Return every record below exactly; leave out the images.
[Opening Information section]
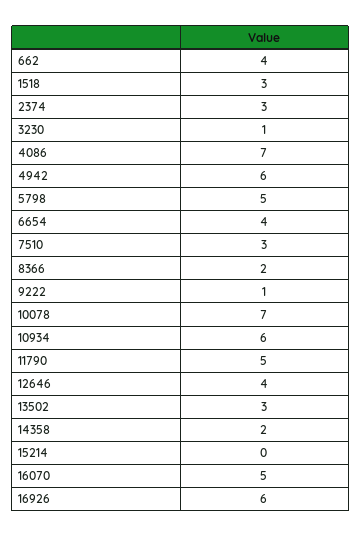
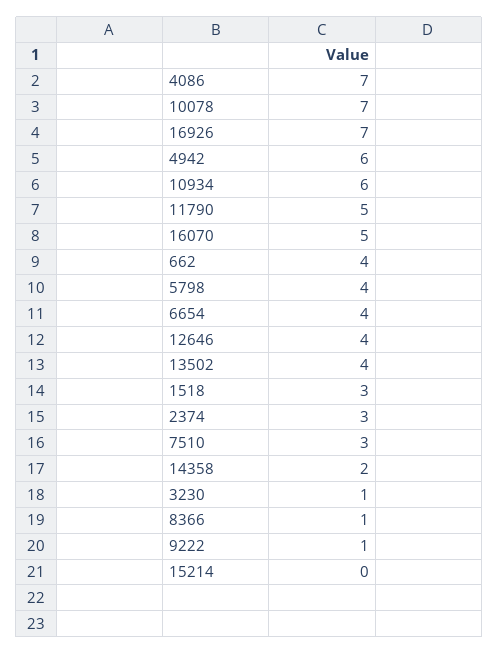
  {
    "662": 4,
    "1518": 3,
    "2374": 3,
    "3230": 1,
    "4086": 7,
    "4942": 6,
-   "5798": 5,
+   "5798": 4,
    "6654": 4,
    "7510": 3,
-   "8366": 2,
+   "8366": 1,
    "9222": 1,
    "10078": 7,
    "10934": 6,
    "11790": 5,
    "12646": 4,
-   "13502": 3,
+   "13502": 4,
    "14358": 2,
    "15214": 0,
    "16070": 5,
-   "16926": 6
+   "16926": 7
  }

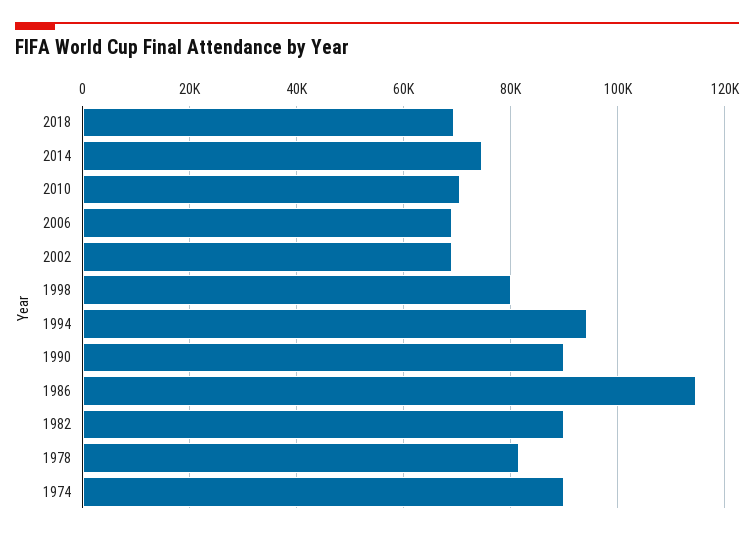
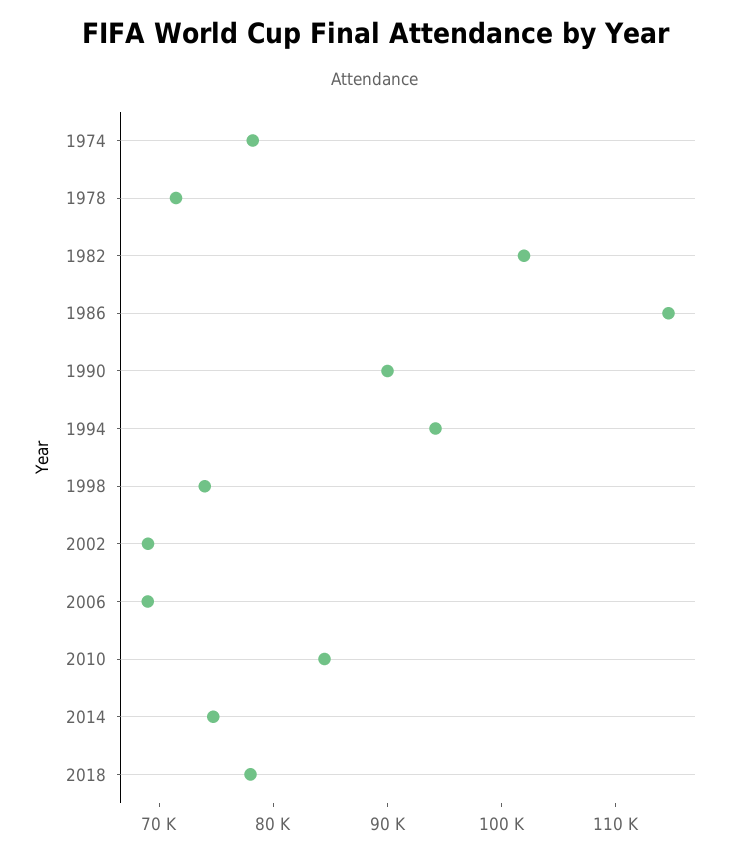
  {
-   "2018": 70000,
+   "2018": 78000,
    "2014": 74000,
-   "2010": 70000,
+   "2010": 84000,
    "2006": 70000,
    "2002": 70000,
-   "1998": 80000,
+   "1998": 74000,
    "1994": 94000,
    "1990": 90000,
    "1986": 114000,
-   "1982": 90000,
+   "1982": 102000,
-   "1978": 82000,
+   "1978": 72000,
-   "1974": 90000
+   "1974": 78000
  }

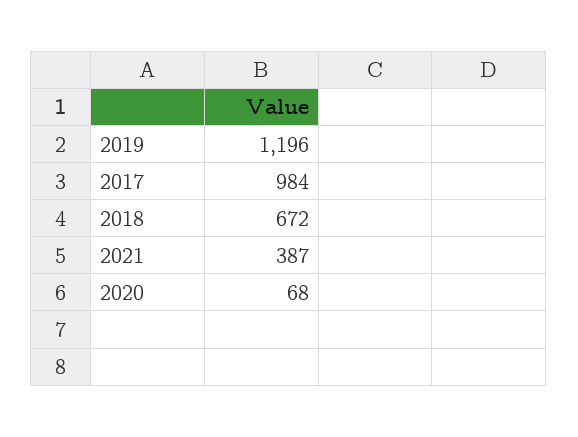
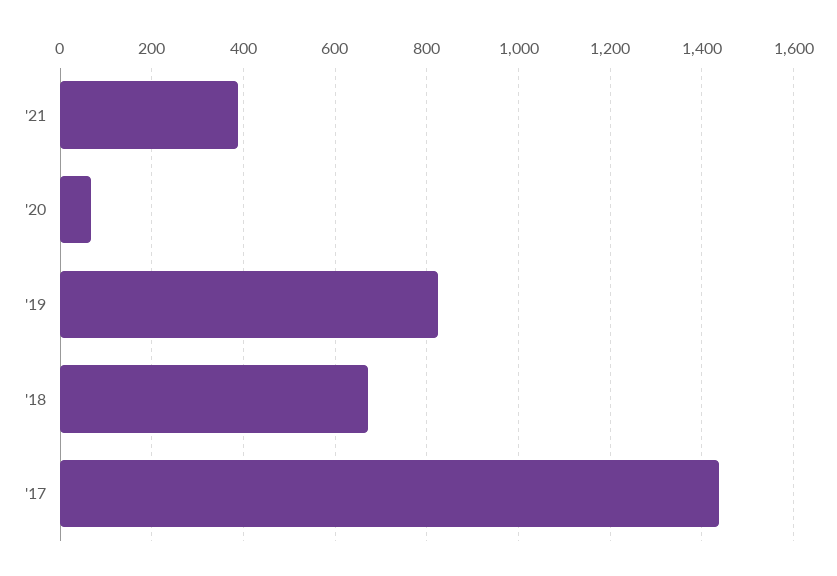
  {
-   "2019": 1196,
+   "2019": 820,
-   "2017": 984,
+   "2017": 1440,
    "2018": 672,
    "2021": 387,
    "2020": 68
  }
[Closing Information section]
* Answer for this exercise *
  {
    "662": 4,
    "1518": 3,
    "2374": 3,
    "3230": 1,
    "4086": 7,
    "4942": 6,
-   "5798": 5,
+   "5798": 4,
    "6654": 4,
    "7510": 3,
-   "8366": 2,
+   "8366": 1,
    "9222": 1,
    "10078": 7,
    "10934": 6,
    "11790": 5,
    "12646": 4,
-   "13502": 3,
+   "13502": 4,
    "14358": 2,
    "15214": 0,
    "16070": 5,
-   "16926": 6
+   "16926": 7
  }

  {
-   "2018": 70000,
+   "2018": 78000,
    "2014": 74000,
-   "2010": 70000,
+   "2010": 84000,
    "2006": 70000,
    "2002": 70000,
-   "1998": 80000,
+   "1998": 74000,
    "1994": 94000,
    "1990": 90000,
    "1986": 114000,
-   "1982": 90000,
+   "1982": 102000,
-   "1978": 82000,
+   "1978": 72000,
-   "1974": 90000
+   "1974": 78000
  }

  {
-   "2019": 1196,
+   "2019": 820,
-   "2017": 984,
+   "2017": 1440,
    "2018": 672,
    "2021": 387,
    "2020": 68
  }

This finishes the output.